A group of software developers, publishers and legal experts have come together to develop and launch an application for strata managers that will be delivered over the Internet.
Business and legal publisher CCH Australia, in conjunction with software vendor AXS-One and Strata Title legal expert Gary Bugden, have launched an ASP service that allows strata managers to manage their businesses online.
The service will be marketed through a joint venture formed by CCH and Bugden, named ComStrata.
The software application was designed around Bugden's expertise in strata management and the coding was outsourced to Brisbane-based developer IT Projects. It is based on the financial management software, transaction engines and other middleware of US vendor AXS One, and sits on an Oracle database.
The strata management application that is being delivered via CCH's Sydney data centre to strata managers around the country.

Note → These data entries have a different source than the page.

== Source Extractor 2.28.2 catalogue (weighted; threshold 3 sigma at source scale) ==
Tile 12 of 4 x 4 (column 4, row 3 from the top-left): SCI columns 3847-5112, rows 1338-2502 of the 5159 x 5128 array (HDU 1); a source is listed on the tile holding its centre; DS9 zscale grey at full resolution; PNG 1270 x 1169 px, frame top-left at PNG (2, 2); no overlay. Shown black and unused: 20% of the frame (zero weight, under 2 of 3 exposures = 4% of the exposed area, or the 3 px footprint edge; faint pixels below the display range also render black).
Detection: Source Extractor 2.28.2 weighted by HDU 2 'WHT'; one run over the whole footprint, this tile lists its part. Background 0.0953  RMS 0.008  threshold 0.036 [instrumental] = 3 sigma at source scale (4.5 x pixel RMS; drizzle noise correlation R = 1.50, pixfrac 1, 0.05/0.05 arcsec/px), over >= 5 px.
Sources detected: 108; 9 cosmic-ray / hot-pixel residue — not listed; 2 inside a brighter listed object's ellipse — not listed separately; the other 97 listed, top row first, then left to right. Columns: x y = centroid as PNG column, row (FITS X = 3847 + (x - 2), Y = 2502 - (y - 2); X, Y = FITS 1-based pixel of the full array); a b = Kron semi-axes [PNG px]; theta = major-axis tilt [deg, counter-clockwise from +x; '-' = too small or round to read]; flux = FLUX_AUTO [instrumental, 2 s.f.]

The system captures all financial, legal and other information about each building cared for by the strata managers, and automates processes such as generating notices and applications to cut down on administrative time. It also includes an accounting/financial reporting system tailored for use by strata managers. The application is "prescriptive" to ensure those entering data into the system do it in such a way as to comply with Australian strata title legislation.
The ASP model allows the strata managers to choose whether to share some or all of the information stored in the system with unit owners. It thus serves to make strata managers more accountable and transparent, which Bugden argues is likely to cut down on the level of disputes over strata property.
The solution is sold on a subscription model to strata managers who pay per unit - if they open up the system to unit owners they may pass on some of these costs. ComStrata estimates that there are 500-600 strata management companies in Australia that would be interested in the service.
CCH regional director Willem van Zanten said the vertical ASP will succeed where its horizontal cousins have failed. "Everyone was talking about ASP in horizontal terms," he said. "But ASP on a general basis didn't provide enough benefit to the end user."
Van Zanten said the ASP model is much more likely to succeed where the parties involved have an intimate knowledge of, if not absolute authority on, their chosen niche market.
"A lot of ASP development has been very arrogant - building something without having a quintessential knowledge of the existing business," he said. "What it really requires is a deep relationship with the customer."